Start of Information supplied

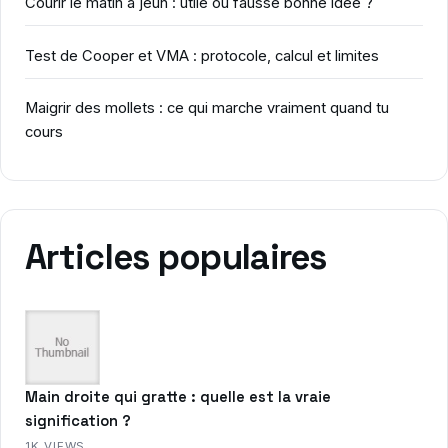
Courir le matin à jeun : utile ou fausse bonne idée ?
Test de Cooper et VMA : protocole, calcul et limites
Maigrir des mollets : ce qui marche vraiment quand tu
cours
Articles populaires
Main droite qui gratte : quelle est la vraie
signification ?
1K VIEWS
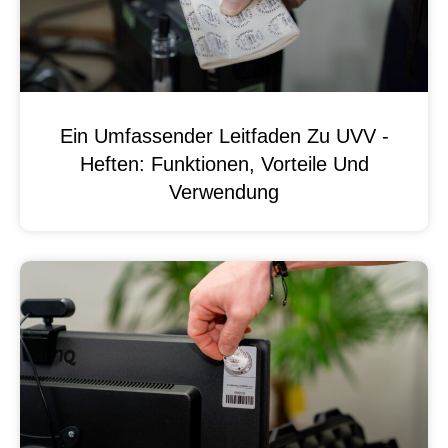
Ein Umfassender Leitfaden Zu UVV -
Heften: Funktionen, Vorteile Und
Verwendung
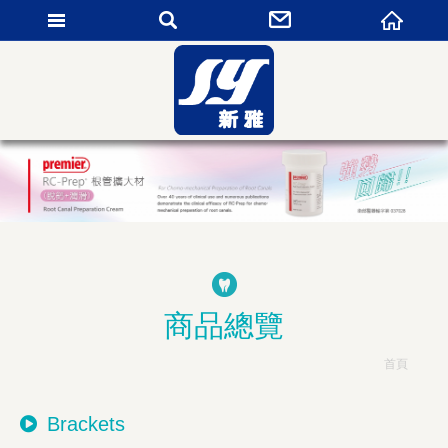
新雅貿易有限公司
商品總覽
首頁
Brackets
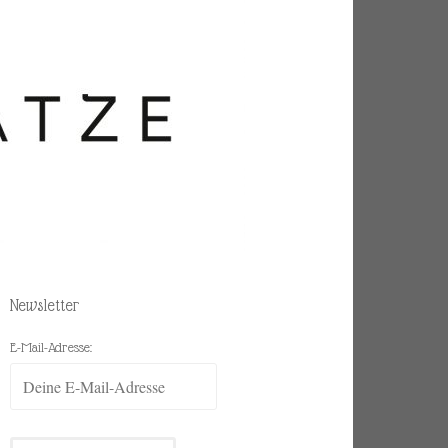
Newsletter
E-Mail-Adresse:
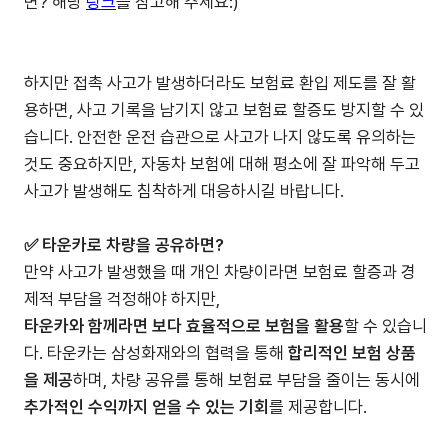
면? 해당
링크
를 참고해 주세요:)
하지만 접촉 사고가 발생하더라도 보험료 환입 제도를 잘 활
용하면, 사고 기록을 남기지 않고 보험료 할증도 방지할 수 있
습니다. 안전한 운전 습관으로 사고가 나지 않도록 유의하는
것도 중요하지만, 자동차 보험에 대해 평소에 잘 파악해 두고
사고가 발생해도 침착하게 대응하시길 바랍니다.
✅ 타운카로 차량을 공유하면?
만약 사고가 발생했을 때 개인 차량이라면 보험료 할증과 경
제적 부담을 걱정해야 하지만,
타운카와 함께라면 보다 효율적으로 보험을 활용
할 수 있습니
다. 타운카는 삼성화재와의 협력을 통해
합리적인 보험 상품
을 제공
하며, 차량 공유를 통해 보험료 부담을 줄이는 동시에
추가적인 수익까지 얻을 수 있는 기회
를 제공합니다.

End of Information supplied

Return exactly the lines from the one containing "Main droite qui gratte : quelle est la vraie" through the end of the records, leaving out every picture.

Answer for the task
Main droite qui gratte : quelle est la vraie
signification ?
1K VIEWS
Ein Umfassender Leitfaden Zu UVV -
Heften: Funktionen, Vorteile Und
Verwendung
新雅貿易有限公司
商品總覽
首頁
Brackets
Newsletter
E-Mail-Adresse:
면? 해당
링크
를 참고해 주세요:)
하지만 접촉 사고가 발생하더라도 보험료 환입 제도를 잘 활
용하면, 사고 기록을 남기지 않고 보험료 할증도 방지할 수 있
습니다. 안전한 운전 습관으로 사고가 나지 않도록 유의하는
것도 중요하지만, 자동차 보험에 대해 평소에 잘 파악해 두고
사고가 발생해도 침착하게 대응하시길 바랍니다.
✅ 타운카로 차량을 공유하면?
만약 사고가 발생했을 때 개인 차량이라면 보험료 할증과 경
제적 부담을 걱정해야 하지만,
타운카와 함께라면 보다 효율적으로 보험을 활용
할 수 있습니
다. 타운카는 삼성화재와의 협력을 통해
합리적인 보험 상품
을 제공
하며, 차량 공유를 통해 보험료 부담을 줄이는 동시에
추가적인 수익까지 얻을 수 있는 기회
를 제공합니다.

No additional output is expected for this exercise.